Spain’s Igor Astarloa refuses to pay a €35,000 fine and maintains he is innocent despite receiving a two-year doping ban.

“It seems absurd,” the former World Champion told Basque newspaper Deia yesterday. “I stopped racing after the Vuelta a Asturias in 2009, but in this sport it seems that they won’t give you any peace even if you are retired. Could you just give me this?

“I am not worried because they cannot stop from racing since I have already stopped, but it is annoying to continue with this because it is unfair. I took thousands of controls at all times, everywhere, and never gave positive.”

The International Cycling Union (UCI) announced yesterday that the Spanish Cycling Federation (RFEC) sanctioned Astarloa with a two-year ban and a €35,000 fine. Astarloa, Pietro Caucchioli, Francesco De Bonis, Ricardo Serrano and Rubén Lobato were the first five cyclists the UCI caught with its biological passport. On June 17, 2009, the UCI announced that it provisionally suspended them.

The UCI introduced the biological passport in January 2008 as a means to signal doping without a traditional positive test. Scientists are able to recognise irregularities by plotting blood and urine readings over time.

Astarloa won the World Championships in Hamilton, Canada, and the Belgian classic Flèche Wallonne in 2003. In 2006, he won the Milano-Torino. He joined Amica Chips for 2009 and participated in his last race on May 2, 2009.

Astarloa said Amica Chips was unable to pay and so he will refuse to pay the €35,000 fine, a percentage of his salary.

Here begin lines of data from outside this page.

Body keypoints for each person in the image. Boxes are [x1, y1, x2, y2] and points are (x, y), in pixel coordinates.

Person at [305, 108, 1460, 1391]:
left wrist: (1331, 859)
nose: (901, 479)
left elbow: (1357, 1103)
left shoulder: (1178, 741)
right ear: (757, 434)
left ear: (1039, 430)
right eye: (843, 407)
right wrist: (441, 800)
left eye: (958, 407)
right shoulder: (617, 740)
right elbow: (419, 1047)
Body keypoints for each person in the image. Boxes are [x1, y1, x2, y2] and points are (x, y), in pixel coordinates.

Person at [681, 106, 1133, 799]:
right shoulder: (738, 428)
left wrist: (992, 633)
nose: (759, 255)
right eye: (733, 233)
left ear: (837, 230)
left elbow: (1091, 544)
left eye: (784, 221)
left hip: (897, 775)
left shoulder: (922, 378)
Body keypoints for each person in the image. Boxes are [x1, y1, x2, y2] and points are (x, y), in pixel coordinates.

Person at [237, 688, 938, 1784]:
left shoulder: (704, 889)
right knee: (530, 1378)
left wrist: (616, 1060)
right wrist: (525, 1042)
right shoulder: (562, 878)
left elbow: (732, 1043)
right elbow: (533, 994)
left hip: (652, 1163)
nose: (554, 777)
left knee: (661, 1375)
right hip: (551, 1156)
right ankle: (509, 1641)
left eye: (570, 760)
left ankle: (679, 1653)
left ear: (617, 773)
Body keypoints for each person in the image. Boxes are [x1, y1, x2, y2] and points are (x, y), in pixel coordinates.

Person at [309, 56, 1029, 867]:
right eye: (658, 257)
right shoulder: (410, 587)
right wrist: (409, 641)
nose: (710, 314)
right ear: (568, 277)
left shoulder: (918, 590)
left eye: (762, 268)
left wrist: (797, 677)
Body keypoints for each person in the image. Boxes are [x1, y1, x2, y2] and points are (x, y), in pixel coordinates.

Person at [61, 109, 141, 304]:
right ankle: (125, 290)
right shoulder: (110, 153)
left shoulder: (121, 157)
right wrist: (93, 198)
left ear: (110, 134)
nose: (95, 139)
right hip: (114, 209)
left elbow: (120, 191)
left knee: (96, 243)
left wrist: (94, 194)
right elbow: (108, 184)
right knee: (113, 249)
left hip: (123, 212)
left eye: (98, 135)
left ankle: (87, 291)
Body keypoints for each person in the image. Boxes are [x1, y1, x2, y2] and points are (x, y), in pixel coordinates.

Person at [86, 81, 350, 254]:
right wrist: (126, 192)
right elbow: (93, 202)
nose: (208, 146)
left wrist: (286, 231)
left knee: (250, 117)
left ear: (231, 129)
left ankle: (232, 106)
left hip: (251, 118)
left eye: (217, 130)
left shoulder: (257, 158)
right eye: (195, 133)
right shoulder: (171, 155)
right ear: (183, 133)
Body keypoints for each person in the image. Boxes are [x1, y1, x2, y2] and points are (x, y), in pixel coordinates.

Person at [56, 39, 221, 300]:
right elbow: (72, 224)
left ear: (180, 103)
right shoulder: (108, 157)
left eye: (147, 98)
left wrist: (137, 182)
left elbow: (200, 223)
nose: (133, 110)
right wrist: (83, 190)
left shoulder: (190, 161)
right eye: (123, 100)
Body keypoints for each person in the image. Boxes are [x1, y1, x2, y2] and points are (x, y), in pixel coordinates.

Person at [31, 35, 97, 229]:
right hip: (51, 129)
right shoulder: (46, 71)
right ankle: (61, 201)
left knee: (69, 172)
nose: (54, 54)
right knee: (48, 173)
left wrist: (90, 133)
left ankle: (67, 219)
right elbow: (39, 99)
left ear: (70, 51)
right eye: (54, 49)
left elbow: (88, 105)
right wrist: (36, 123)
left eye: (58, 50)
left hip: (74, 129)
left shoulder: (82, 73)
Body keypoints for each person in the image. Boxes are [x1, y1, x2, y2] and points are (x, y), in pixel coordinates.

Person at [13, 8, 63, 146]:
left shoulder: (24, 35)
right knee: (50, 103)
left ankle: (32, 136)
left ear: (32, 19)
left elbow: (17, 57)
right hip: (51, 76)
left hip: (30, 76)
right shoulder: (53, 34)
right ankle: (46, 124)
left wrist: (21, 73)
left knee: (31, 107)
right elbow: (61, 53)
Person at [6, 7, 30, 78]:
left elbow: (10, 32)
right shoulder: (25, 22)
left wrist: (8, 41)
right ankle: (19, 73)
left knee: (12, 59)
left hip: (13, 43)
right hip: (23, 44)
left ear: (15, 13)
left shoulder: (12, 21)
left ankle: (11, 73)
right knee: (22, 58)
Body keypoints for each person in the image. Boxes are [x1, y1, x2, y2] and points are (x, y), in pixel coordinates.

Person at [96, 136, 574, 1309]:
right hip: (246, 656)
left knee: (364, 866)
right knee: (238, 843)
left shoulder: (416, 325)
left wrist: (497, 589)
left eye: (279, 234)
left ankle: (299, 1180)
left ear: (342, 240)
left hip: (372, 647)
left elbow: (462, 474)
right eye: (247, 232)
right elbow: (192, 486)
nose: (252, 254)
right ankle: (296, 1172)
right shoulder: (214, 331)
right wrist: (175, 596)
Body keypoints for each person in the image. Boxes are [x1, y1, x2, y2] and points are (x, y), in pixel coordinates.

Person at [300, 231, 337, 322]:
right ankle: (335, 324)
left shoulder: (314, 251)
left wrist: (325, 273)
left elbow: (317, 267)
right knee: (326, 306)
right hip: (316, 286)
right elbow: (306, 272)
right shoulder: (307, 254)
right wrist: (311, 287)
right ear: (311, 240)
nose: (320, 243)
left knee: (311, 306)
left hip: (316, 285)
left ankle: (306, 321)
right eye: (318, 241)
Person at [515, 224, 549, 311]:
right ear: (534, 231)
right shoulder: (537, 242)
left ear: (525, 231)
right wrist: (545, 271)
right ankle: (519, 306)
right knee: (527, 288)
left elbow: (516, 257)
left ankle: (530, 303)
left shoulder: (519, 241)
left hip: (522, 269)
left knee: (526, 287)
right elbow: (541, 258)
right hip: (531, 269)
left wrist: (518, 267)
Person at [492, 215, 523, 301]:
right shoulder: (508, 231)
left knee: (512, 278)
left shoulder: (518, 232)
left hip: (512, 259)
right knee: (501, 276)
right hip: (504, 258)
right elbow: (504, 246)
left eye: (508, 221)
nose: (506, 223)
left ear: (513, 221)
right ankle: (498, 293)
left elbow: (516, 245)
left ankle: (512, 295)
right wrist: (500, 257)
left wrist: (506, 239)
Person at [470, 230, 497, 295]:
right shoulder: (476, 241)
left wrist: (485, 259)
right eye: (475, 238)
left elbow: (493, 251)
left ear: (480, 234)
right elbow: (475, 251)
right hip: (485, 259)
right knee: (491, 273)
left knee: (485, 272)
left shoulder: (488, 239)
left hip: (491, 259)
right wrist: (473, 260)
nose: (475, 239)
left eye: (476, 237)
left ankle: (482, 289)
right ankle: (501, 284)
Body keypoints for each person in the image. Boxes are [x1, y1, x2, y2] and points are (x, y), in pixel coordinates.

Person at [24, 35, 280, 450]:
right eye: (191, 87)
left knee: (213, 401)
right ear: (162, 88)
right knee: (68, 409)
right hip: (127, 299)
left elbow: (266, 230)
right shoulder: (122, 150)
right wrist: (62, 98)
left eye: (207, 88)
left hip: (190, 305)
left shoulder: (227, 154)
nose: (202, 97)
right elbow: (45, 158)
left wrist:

“That’s ridiculous. How will I pay a portion of a wage that I never collected? UCI knows well enough that the team did not pay me or any of the team members, and that was the reason the team disappeared.”

Amica Chips disbanded mid-way into last year’s season. In January, Astarloa announced that he retired from cycling. He said yesterday that he has no plans of appealing RFEC’s decision to the Court of Arbitration for Sport (CAS) because it is “a very costly way and not leads you to nothing.”

Italy’s Caucchioli received a two-year suspension on June 3, 2010, from his national federation, but recently announced he would appeal the decision to the CAS. He was encouraged by the cases of Italian Franco Pellizotti and Slovenian Tadej Valjavec. Their national federations ruled that there was insufficient evidence of doping from the biological passport’s findings and shelved the cases.

The UCI has appealed the decision of the Slovenian Federation to the CAS.